What is being asked — Reproduce all of the data exactly. Images are not to appear in the reply.

Given information —
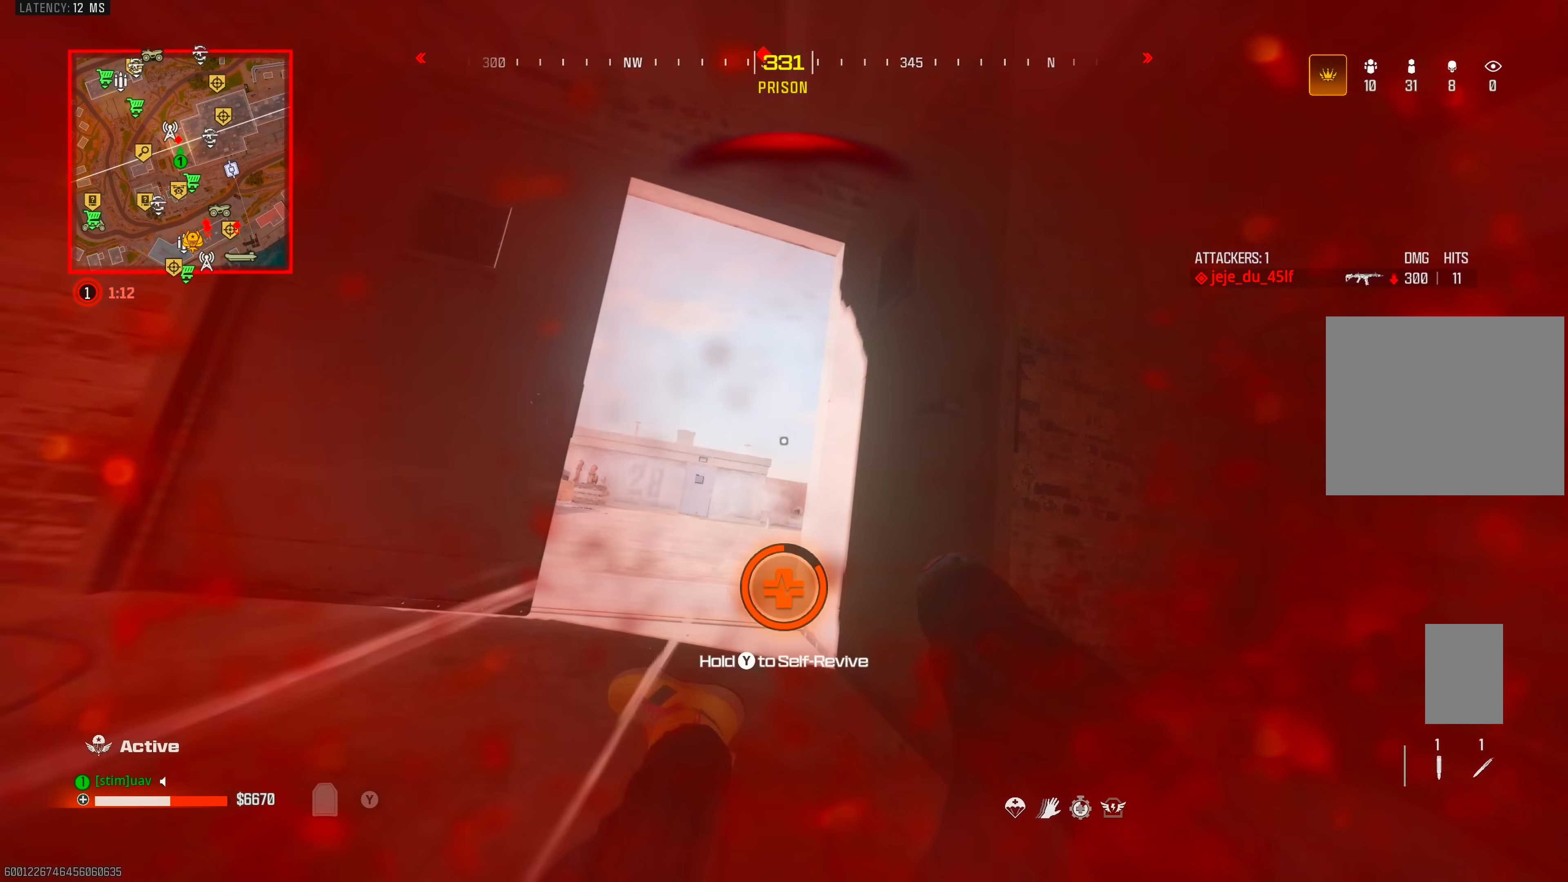
{"dt_ms": 500, "buttons": ["TRIANGLE"], "left_stick": "right", "right_stick": "center", "events": []}
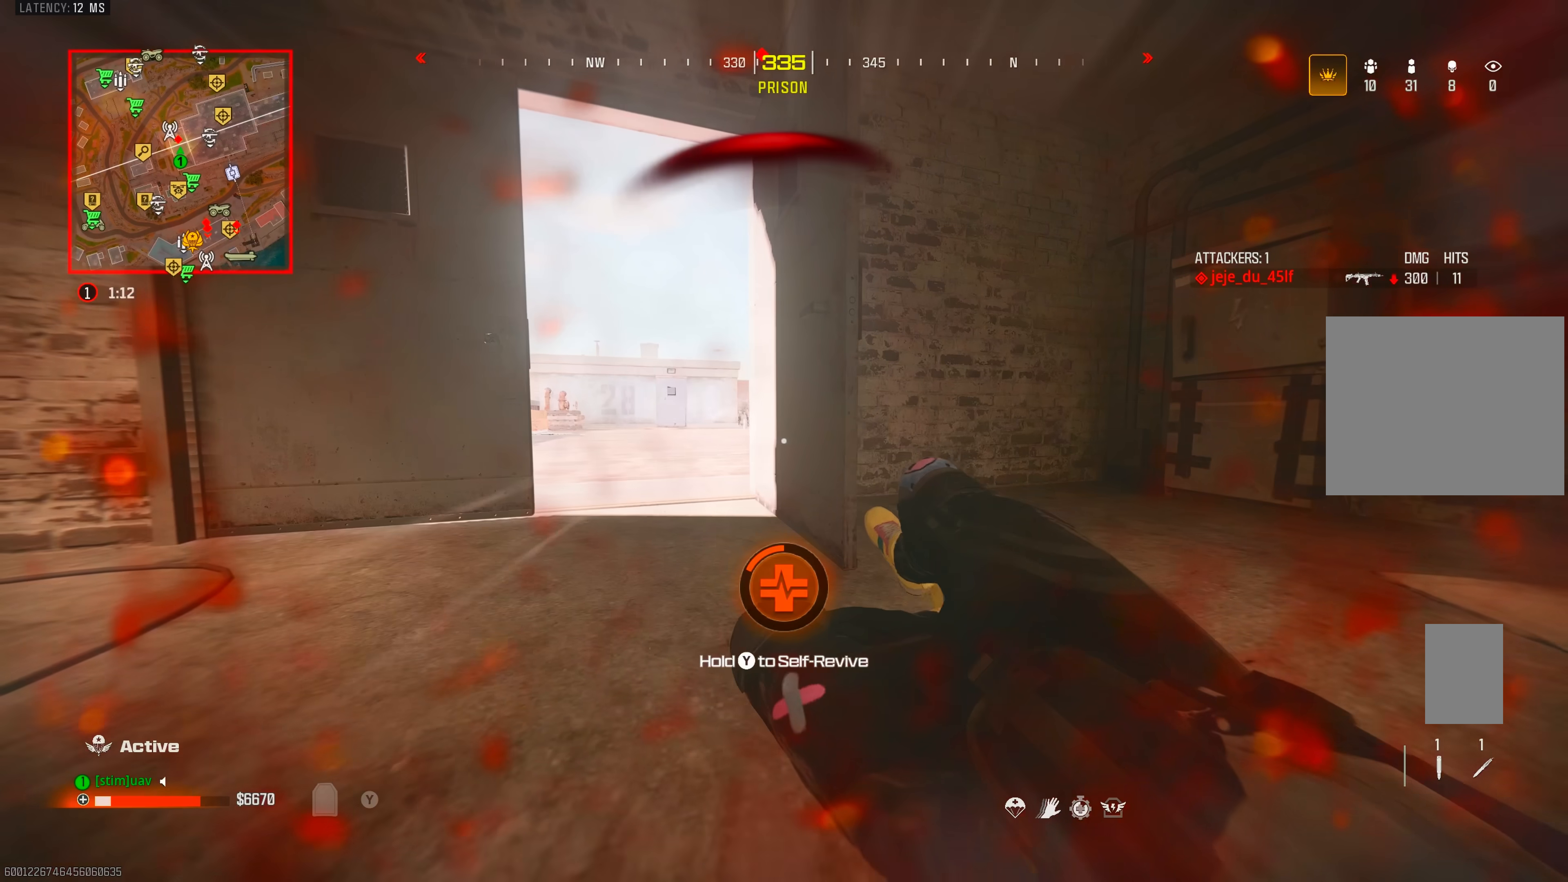
{"dt_ms": 500, "buttons": ["TRIANGLE"], "left_stick": "right", "right_stick": "center", "events": []}
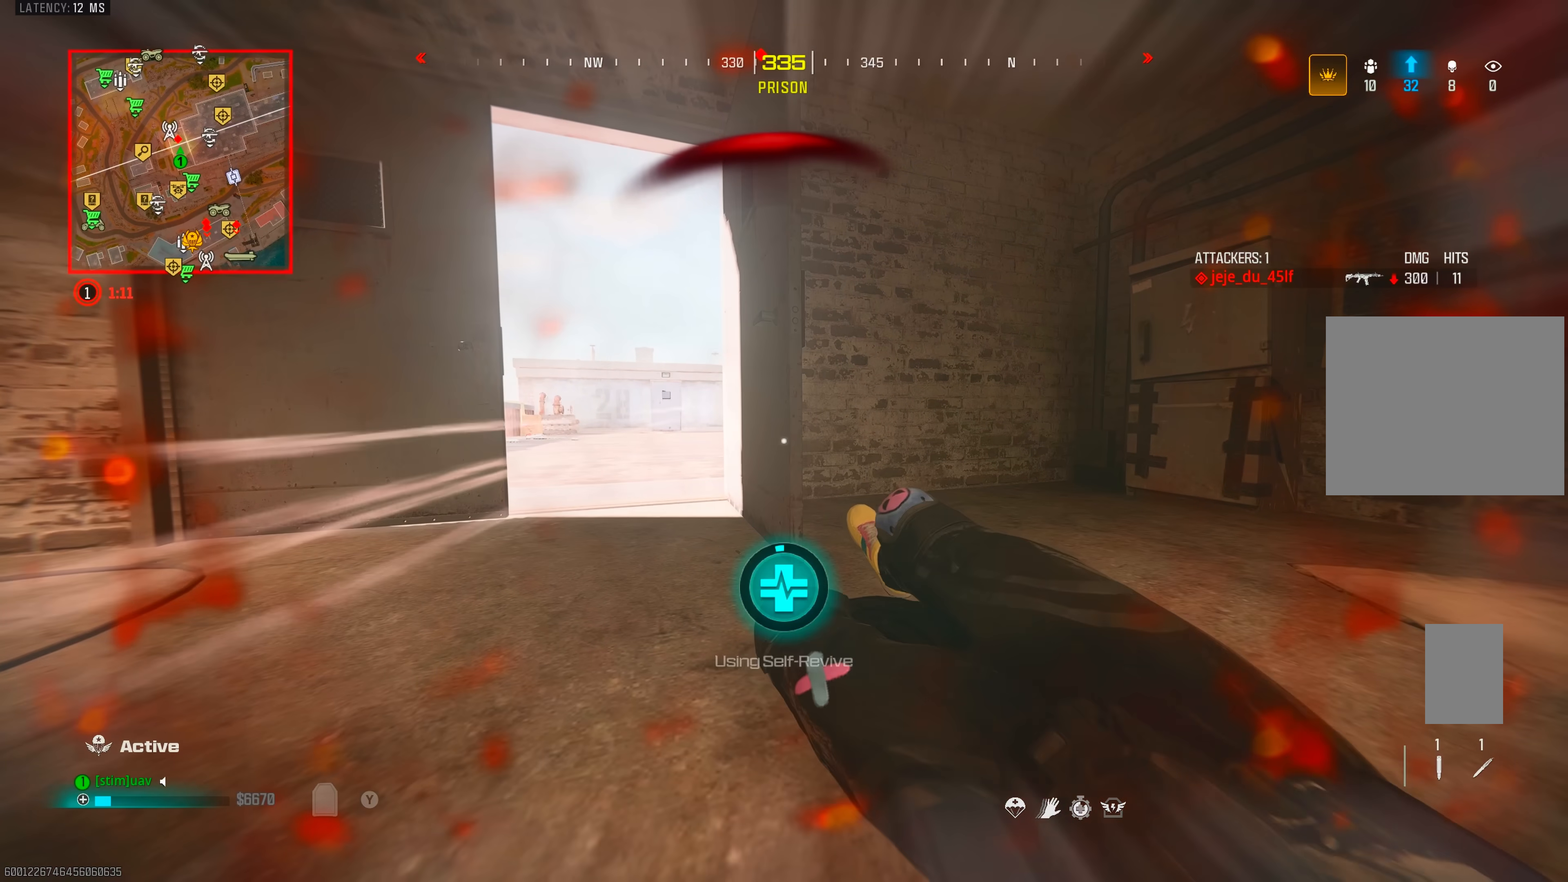
{"dt_ms": 500, "buttons": ["TRIANGLE"], "left_stick": "right", "right_stick": "center", "events": []}
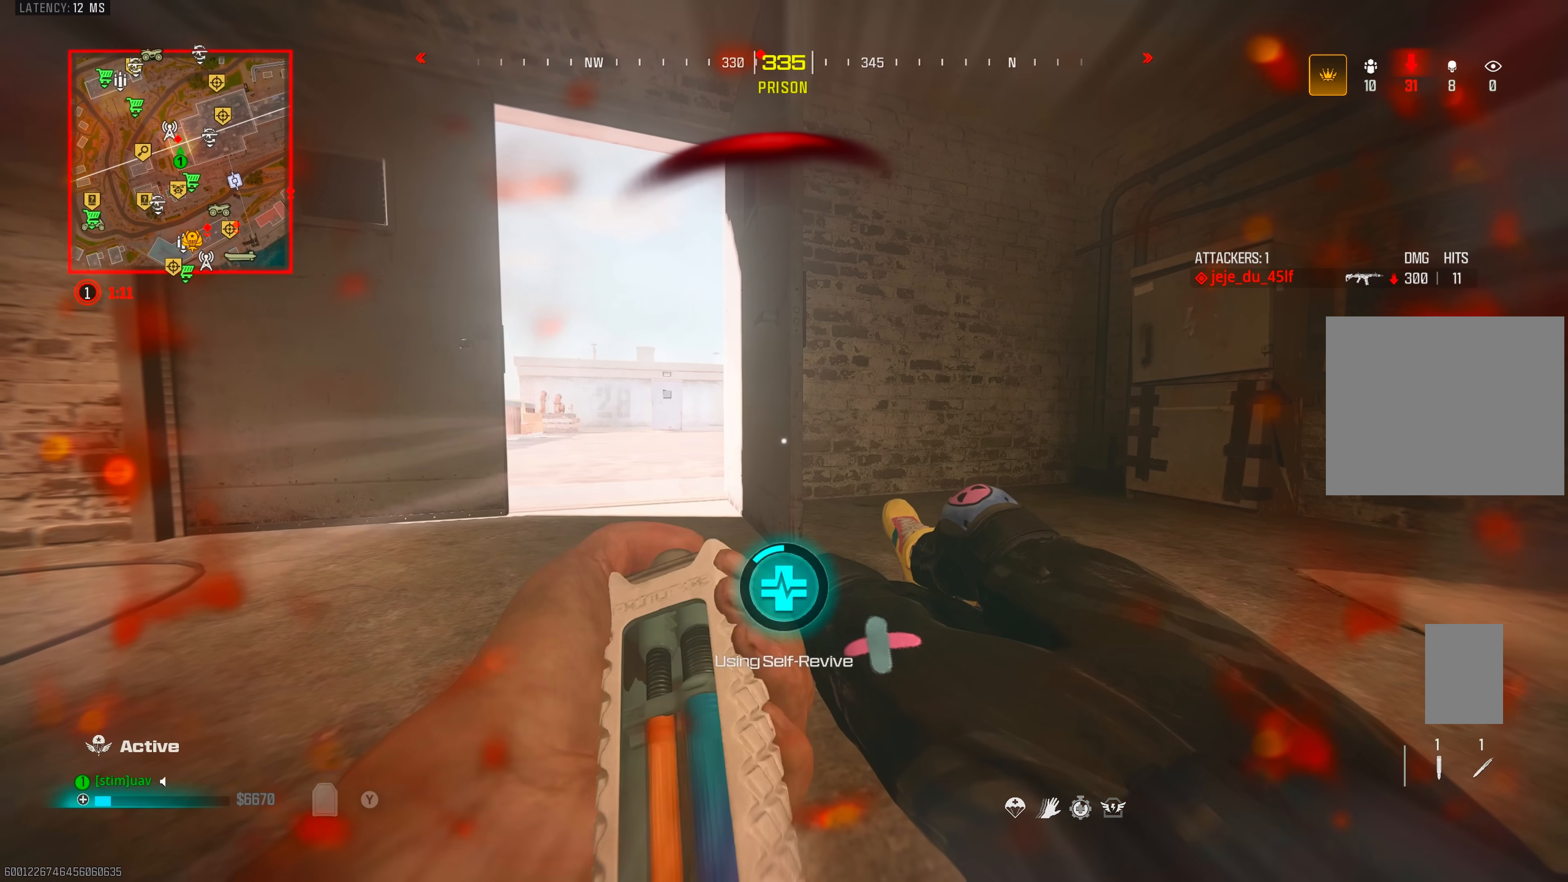
{"dt_ms": 500, "buttons": ["TRIANGLE"], "left_stick": "right", "right_stick": "center", "events": []}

Answer to the problem —
{"dt_ms": 500, "buttons": ["TRIANGLE"], "left_stick": "right", "right_stick": "center", "events": []}
{"dt_ms": 500, "buttons": ["TRIANGLE"], "left_stick": "right", "right_stick": "center", "events": []}
{"dt_ms": 500, "buttons": ["TRIANGLE"], "left_stick": "right", "right_stick": "center", "events": []}
{"dt_ms": 500, "buttons": ["TRIANGLE"], "left_stick": "right", "right_stick": "center", "events": []}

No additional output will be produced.